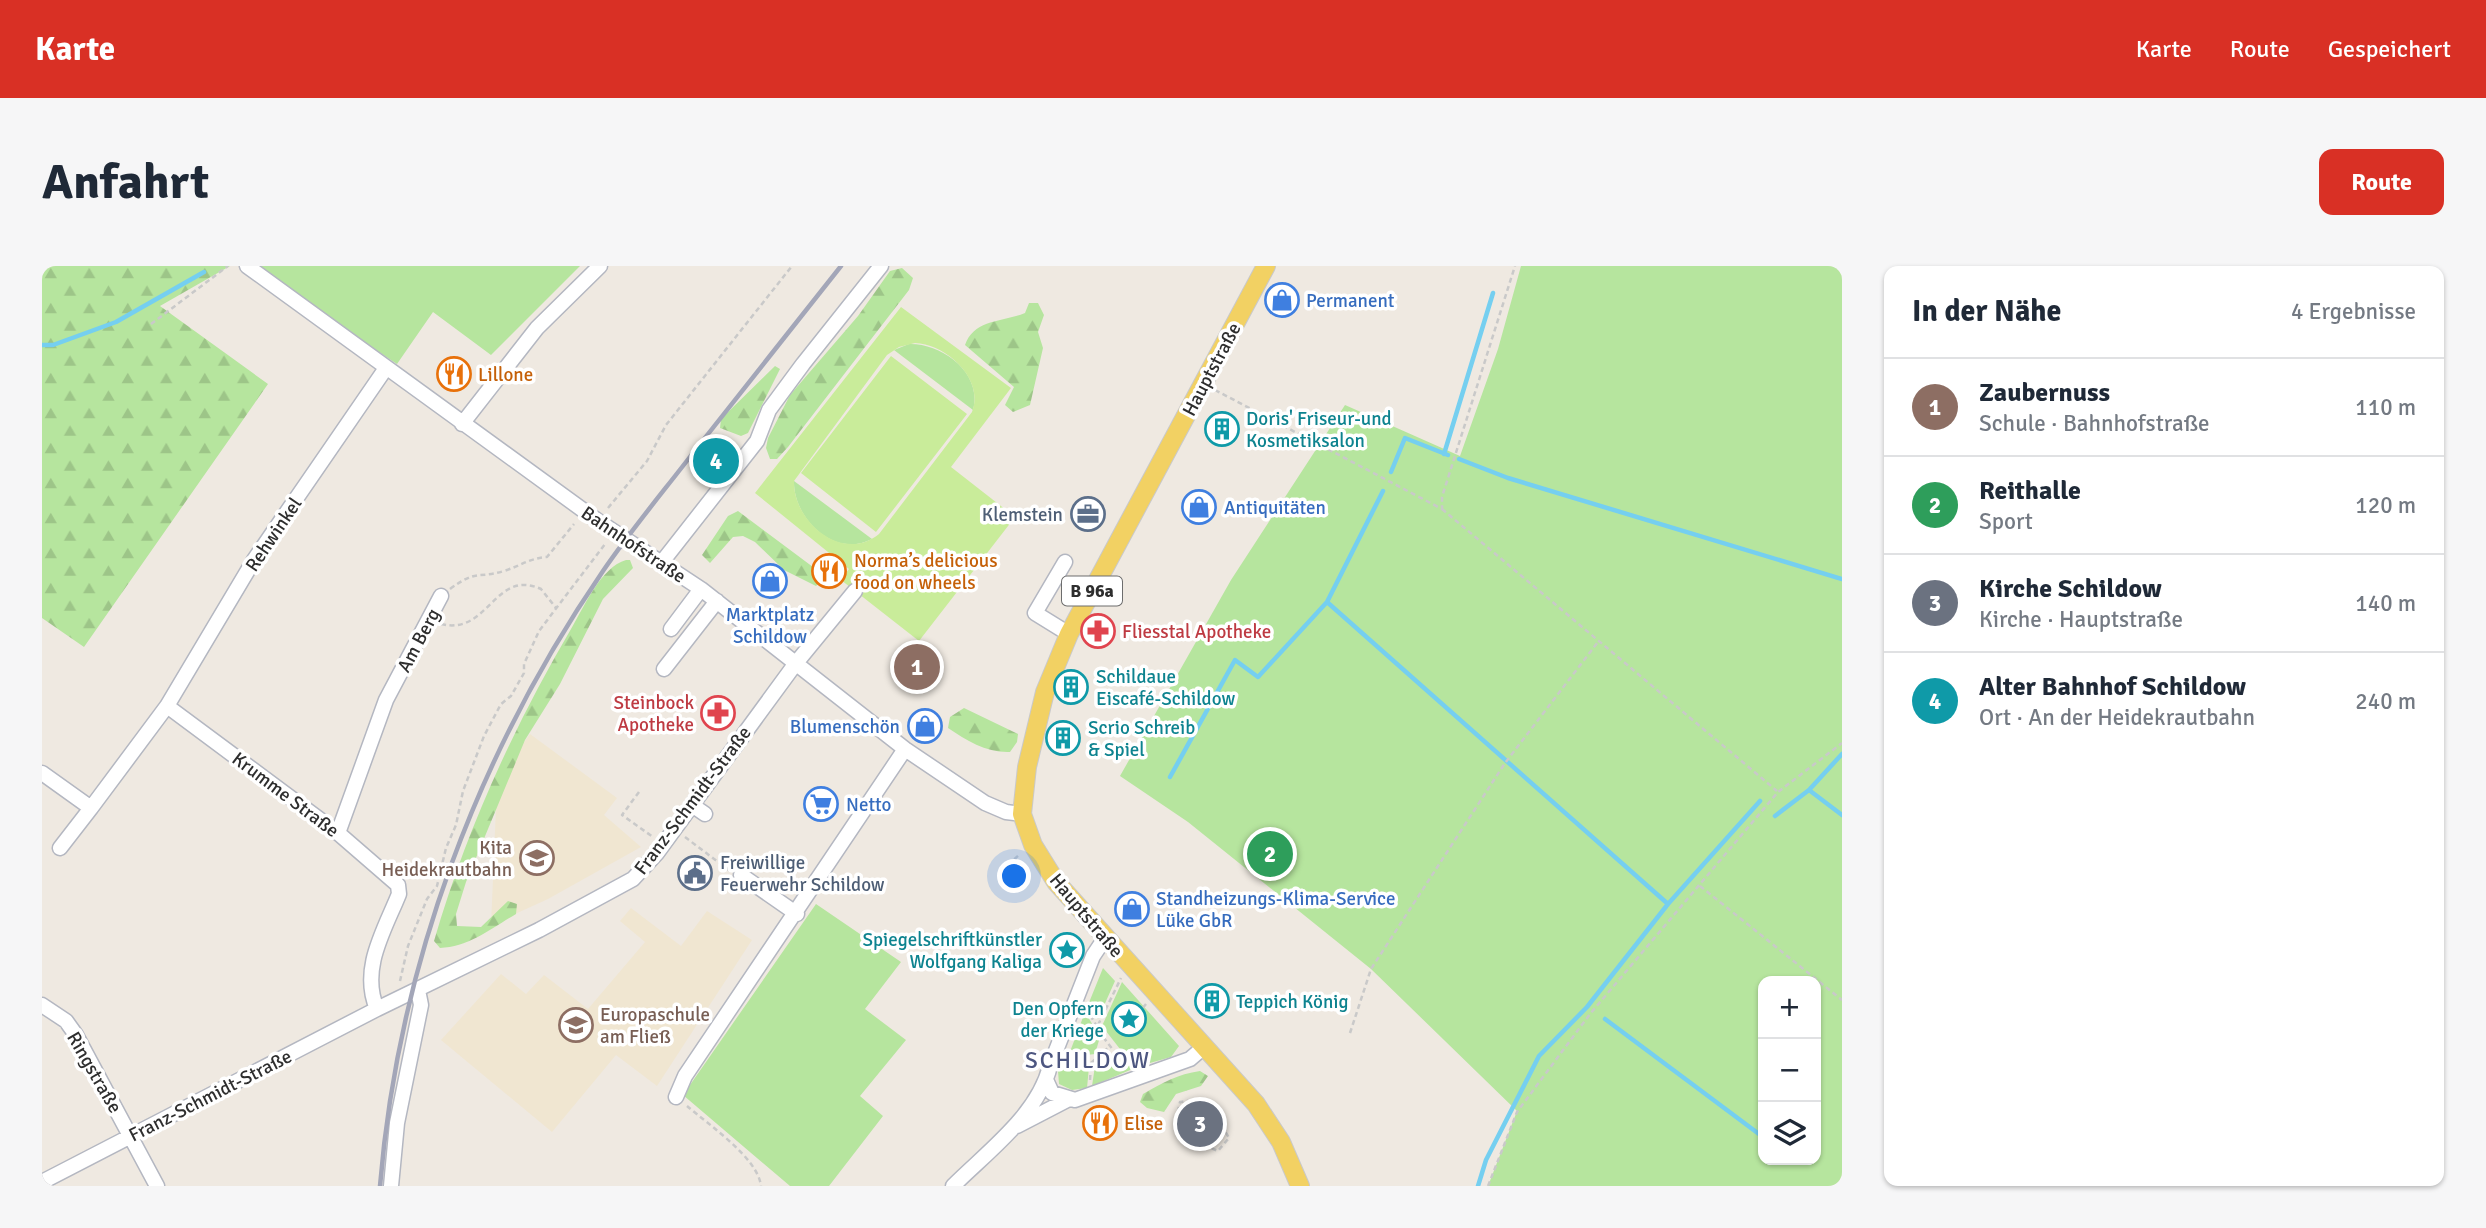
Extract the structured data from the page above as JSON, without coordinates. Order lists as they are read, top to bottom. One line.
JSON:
{"streets":{"main road":["Hauptstraße","B 96a"],"street":["Rehwinkel","Bahnhofstraße","Am Berg","Krumme Straße","Franz-Schmidt-Straße","Ringstraße"]},"crossings":[["Hauptstraße","Bahnhofstraße"],["Rehwinkel","Bahnhofstraße"],["Rehwinkel","Krumme Straße"],["Bahnhofstraße","Franz-Schmidt-Straße"],["Am Berg","Krumme Straße"],["Krumme Straße","Franz-Schmidt-Straße"],["Franz-Schmidt-Straße","Ringstraße"]],"districts":["SCHILDOW"],"places":{"shop":["Permanent","Antiquitäten","Marktplatz Schildow","Blumenschön","Standheizungs-Klima-Service Lüke GbR"],"restaurant":["Lillone","Norma’s delicious food on wheels","Elise"],"building":["Doris' Friseur-und Kosmetiksalon","Schildaue Eiscafé-Schildow","Scrio Schreib & Spiel","Teppich König"],"office":["Klemstein"],"pharmacy":["Fliesstal Apotheke","Steinbock Apotheke"],"supermarket":["Netto"],"school or university":["Kita Heidekrautbahn","Europaschule am Fließ"],"public building":["Freiwillige Feuerwehr Schildow"],"place":["Spiegelschriftkünstler Wolfgang Kaliga","Den Opfern der Kriege"]},"page":{"header":"Karte","nav":["Karte","Route","Gespeichert"],"buttons":"Route","title":"Anfahrt","heading":["In der Nähe","4 Ergebnisse"],"list":[{"mark":"1","name":"Zaubernuss","note":"Schule · Bahnhofstraße","value":"110 m"},{"mark":"2","name":"Reithalle","note":"Sport","value":"120 m"},{"mark":"3","name":"Kirche Schildow","note":"Kirche · Hauptstraße","value":"140 m"},{"mark":"4","name":"Alter Bahnhof Schildow","note":"Ort · An der Heidekrautbahn","value":"240 m"}],"pins":["4","1","2","3"],"map_buttons":["+","−"]}}
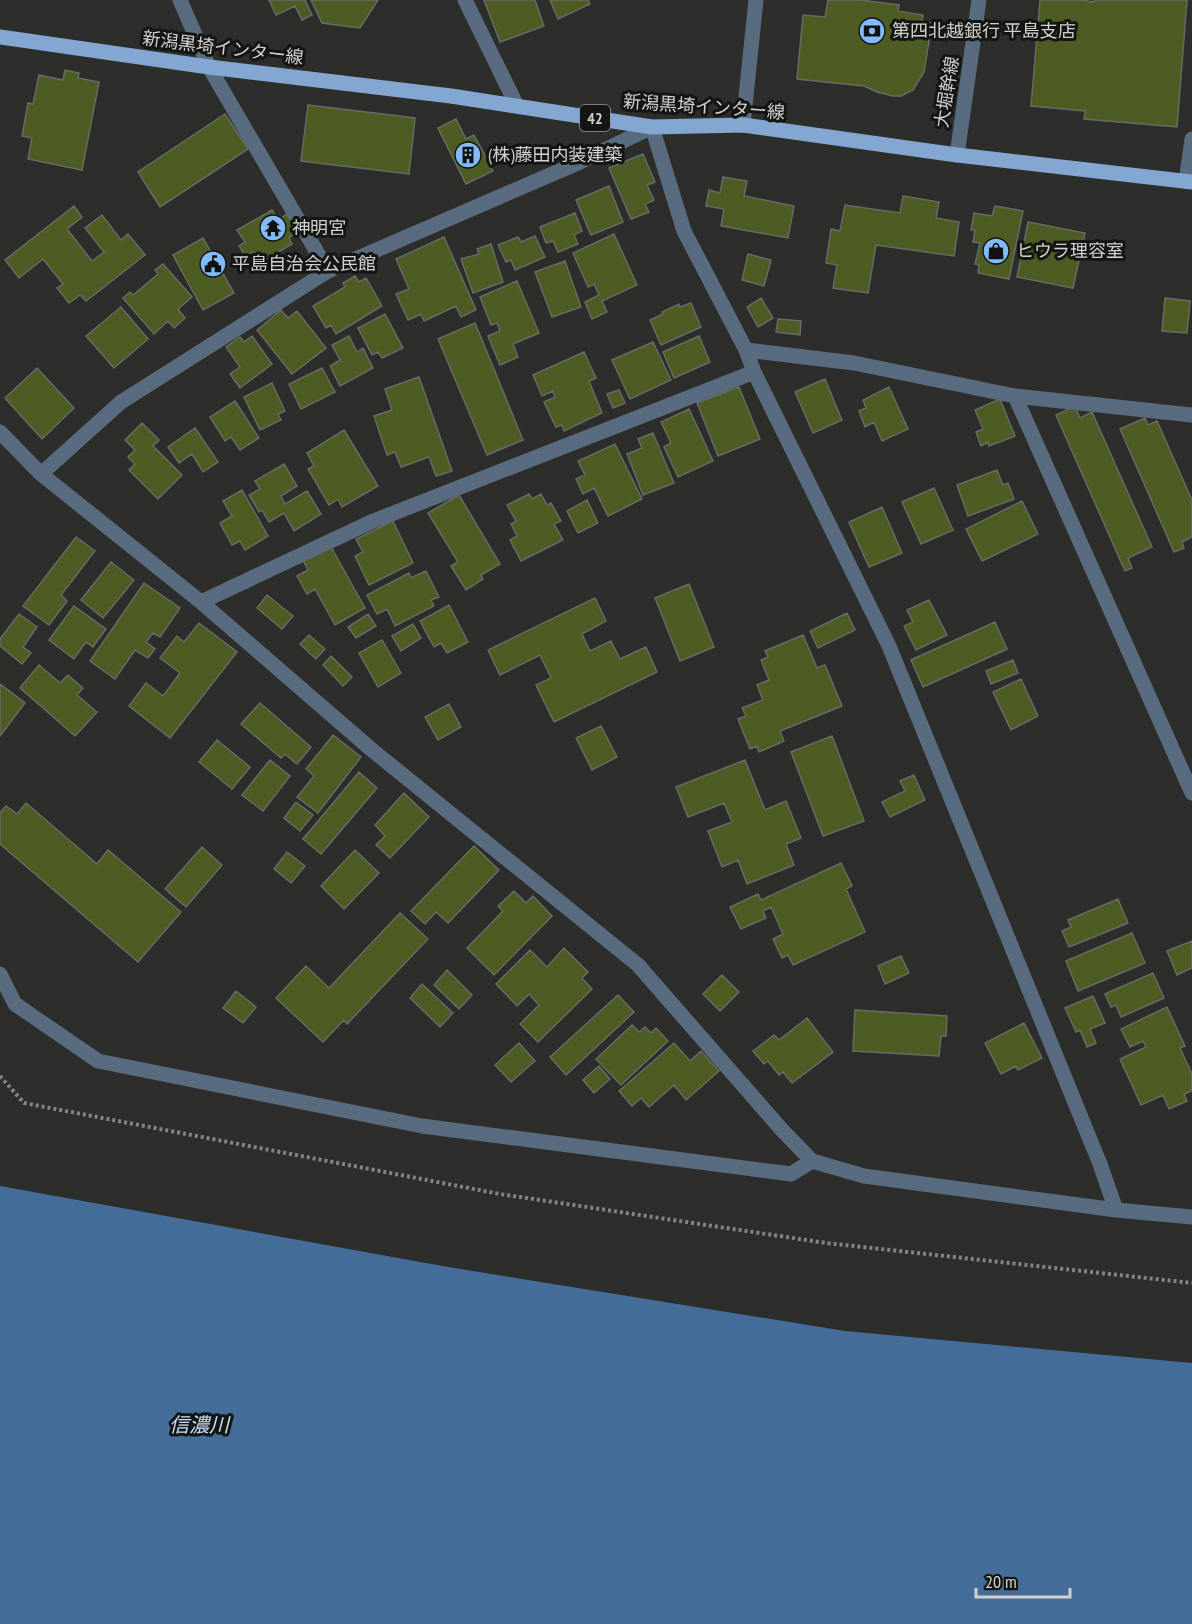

_INSTRUCTIONS TO FOLLOW_
The whole listing, minus its images, should be repeated exactly.

_RESPONSE AREA_
Extract the structured data from the page above as JSON, without coordinates. Order lists as they are read, top to bottom. One line.
JSON:
{"streets":{"main road":["Hauptstraße","B 96a"],"street":["Rehwinkel","Bahnhofstraße","Am Berg","Krumme Straße","Franz-Schmidt-Straße","Ringstraße"]},"crossings":[["Hauptstraße","Bahnhofstraße"],["Rehwinkel","Bahnhofstraße"],["Rehwinkel","Krumme Straße"],["Bahnhofstraße","Franz-Schmidt-Straße"],["Am Berg","Krumme Straße"],["Krumme Straße","Franz-Schmidt-Straße"],["Franz-Schmidt-Straße","Ringstraße"]],"districts":["SCHILDOW"],"places":{"shop":["Permanent","Antiquitäten","Marktplatz Schildow","Blumenschön","Standheizungs-Klima-Service Lüke GbR"],"restaurant":["Lillone","Norma’s delicious food on wheels","Elise"],"building":["Doris' Friseur-und Kosmetiksalon","Schildaue Eiscafé-Schildow","Scrio Schreib & Spiel","Teppich König"],"office":["Klemstein"],"pharmacy":["Fliesstal Apotheke","Steinbock Apotheke"],"supermarket":["Netto"],"school or university":["Kita Heidekrautbahn","Europaschule am Fließ"],"public building":["Freiwillige Feuerwehr Schildow"],"place":["Spiegelschriftkünstler Wolfgang Kaliga","Den Opfern der Kriege"]},"page":{"header":"Karte","nav":["Karte","Route","Gespeichert"],"buttons":"Route","title":"Anfahrt","heading":["In der Nähe","4 Ergebnisse"],"list":[{"mark":"1","name":"Zaubernuss","note":"Schule · Bahnhofstraße","value":"110 m"},{"mark":"2","name":"Reithalle","note":"Sport","value":"120 m"},{"mark":"3","name":"Kirche Schildow","note":"Kirche · Hauptstraße","value":"140 m"},{"mark":"4","name":"Alter Bahnhof Schildow","note":"Ort · An der Heidekrautbahn","value":"240 m"}],"pins":["4","1","2","3"],"map_buttons":["+","−"]}}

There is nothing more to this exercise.